WHATEVER IS EXCELLENT…
First of all it was October, a rare month for boys. Not that all months aren’t rare. But there be bad and good, as the pirates say. Take September, a bad month: school begins. Consider August, a good month: school hasn’t begun yet. July, well, July’s really fine: there’s no chance in the world for school. June, no doubting it, June’s best of all, for the school doors spring wide and September’s a billion years away.
But you take October, now. School’s been on a month and you’re riding easier in the reins, jogging along. You got time to think of the garbage you’ll dump on old man Prickett’s porch, or the hairy ape costume you’ll wear to the YMCA the last night of the month. And if it’s around October twentieth and everything smoky-smelling and the sky orange and ash gray at twilight, it seems Halloween will never come in a fall of broomsticks and a soft flap of bedsheets around corners.
But one strange wild dark long year, Halloween came early.
WHAT MAKES IT EXCELLENT:
No one writes nostalgia quite like Ray Bradbury. He’s just a boy at heart who carries an arsenal of words in his pocket of tricks as if he was a boy carrying a bag of marbles and a sling shot ready to shoot, aim and fire. I adore Bradbury in all his chiaroscurist ways. In his books, every lurking shadow brings with it a ray of sunlight. He’s a master storyteller.
WHATEVER IS WORTHY OF APPLAUSE…
WHAT MAKE IT WORTHY OF APPLAUSE:
Toni Morrison famously dedicated Beloved to:
Sixty Million
and more
This is a reference to the estimated number of Black lives that never made it across the Atlantic but were snuffed out aboard slave ships and buried beneath the ocean.
And really the dedication is where the story begins.
The book’s heroine is Sethe and because Sethe’s story isn’t one for the fainthearted Morrison tells us this about her in book’s forward:
The heroine would represent the unapologetic acceptance of shame and terror; assume the consequences of choosing infanticide; claim her own freedom. The terrain, slavery, was formidable and pathless.
But another heroine in this story is the house—124. Again, in the forward, Morrison eases us through its front door:
There would be no lobby into this house, and there would be no “introduction” into it or into the novel. I wanted the reader to be kidnapped, thrown ruthlessly into an alien environment as the first step into a shared experience with the book’s population—just as the characters were snatched from one place to another, from any place to any other, without preparation or defense.
It was important to name this house, but not the way “Sweet Home” or other plantations were named. There would be no adjectives suggesting coziness or grandeur or the laying claim to an instant, aristocratic past. Only numbers here to identify the house while simultaneously separating it from a street or city—marking its difference from the houses of other blacks in the neighborhood; allowing it a hint of the superiority, the pride, former slaves would take in having an address of their own. Yet a house that has, literally, a personality—which we call “haunted” when that personality is blatant.

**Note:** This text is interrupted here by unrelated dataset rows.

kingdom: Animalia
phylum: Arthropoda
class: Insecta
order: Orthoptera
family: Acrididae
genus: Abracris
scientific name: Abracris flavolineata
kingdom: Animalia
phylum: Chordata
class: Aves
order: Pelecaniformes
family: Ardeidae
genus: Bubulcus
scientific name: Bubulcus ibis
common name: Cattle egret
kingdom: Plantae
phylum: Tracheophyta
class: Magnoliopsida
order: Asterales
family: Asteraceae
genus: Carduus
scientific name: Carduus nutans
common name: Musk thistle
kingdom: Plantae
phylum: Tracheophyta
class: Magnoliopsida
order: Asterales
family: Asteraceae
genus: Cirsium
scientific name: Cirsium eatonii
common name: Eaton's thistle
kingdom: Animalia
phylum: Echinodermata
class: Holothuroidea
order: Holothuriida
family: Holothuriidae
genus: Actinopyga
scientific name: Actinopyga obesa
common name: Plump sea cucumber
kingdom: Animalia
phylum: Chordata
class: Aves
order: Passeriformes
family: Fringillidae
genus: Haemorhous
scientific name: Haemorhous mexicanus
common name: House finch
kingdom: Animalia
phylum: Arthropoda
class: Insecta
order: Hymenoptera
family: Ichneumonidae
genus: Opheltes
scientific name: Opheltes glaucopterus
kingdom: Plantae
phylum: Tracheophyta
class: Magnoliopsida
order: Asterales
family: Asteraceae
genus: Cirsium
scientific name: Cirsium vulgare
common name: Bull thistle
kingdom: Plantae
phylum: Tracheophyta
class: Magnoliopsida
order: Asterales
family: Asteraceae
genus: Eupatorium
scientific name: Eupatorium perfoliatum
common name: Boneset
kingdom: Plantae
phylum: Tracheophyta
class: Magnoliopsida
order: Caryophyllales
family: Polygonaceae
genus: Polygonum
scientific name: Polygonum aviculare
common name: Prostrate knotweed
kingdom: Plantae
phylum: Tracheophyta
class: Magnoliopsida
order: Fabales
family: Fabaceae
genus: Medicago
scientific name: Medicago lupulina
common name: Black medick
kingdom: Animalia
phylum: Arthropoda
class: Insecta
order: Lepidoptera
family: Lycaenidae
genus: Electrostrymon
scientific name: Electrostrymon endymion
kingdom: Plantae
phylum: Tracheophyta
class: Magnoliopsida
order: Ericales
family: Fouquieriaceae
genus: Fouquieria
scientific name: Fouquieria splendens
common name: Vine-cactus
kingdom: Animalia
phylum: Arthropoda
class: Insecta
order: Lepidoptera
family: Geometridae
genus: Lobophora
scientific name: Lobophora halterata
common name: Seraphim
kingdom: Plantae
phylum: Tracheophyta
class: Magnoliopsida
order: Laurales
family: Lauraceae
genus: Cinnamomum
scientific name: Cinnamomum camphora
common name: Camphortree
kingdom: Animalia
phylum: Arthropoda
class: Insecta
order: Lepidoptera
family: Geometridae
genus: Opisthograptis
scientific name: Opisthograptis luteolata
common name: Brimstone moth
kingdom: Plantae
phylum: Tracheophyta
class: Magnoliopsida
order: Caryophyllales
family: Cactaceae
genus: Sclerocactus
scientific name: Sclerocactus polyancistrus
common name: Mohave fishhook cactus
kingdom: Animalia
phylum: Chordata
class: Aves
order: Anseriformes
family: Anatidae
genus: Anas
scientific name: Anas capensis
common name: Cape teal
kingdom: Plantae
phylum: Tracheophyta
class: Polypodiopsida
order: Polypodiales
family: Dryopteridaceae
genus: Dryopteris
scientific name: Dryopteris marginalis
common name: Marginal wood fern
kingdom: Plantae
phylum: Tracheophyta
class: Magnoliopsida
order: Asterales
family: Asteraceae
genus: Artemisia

And so, Beloved opens with:
124 WAS SPITEFUL. Full of a baby’s venom. The women in the house knew it and so did the children.
This book is not a ghost story but a true story about the ghost that haunts our history.
May your week be filled with whatever is true, honest, just, pure, lovely, gracious, excellent, and worthy of praise.
Much Peace,
Marcie
Thank you, Marcie. I am so very grateful for you and all you hold in you heart. You are a deep well— healing waters for a dry soul! I will be buying these books.
Oh, sweet lady. Thank you for the list of books. A long drink of truth in a dry desert. Blessings.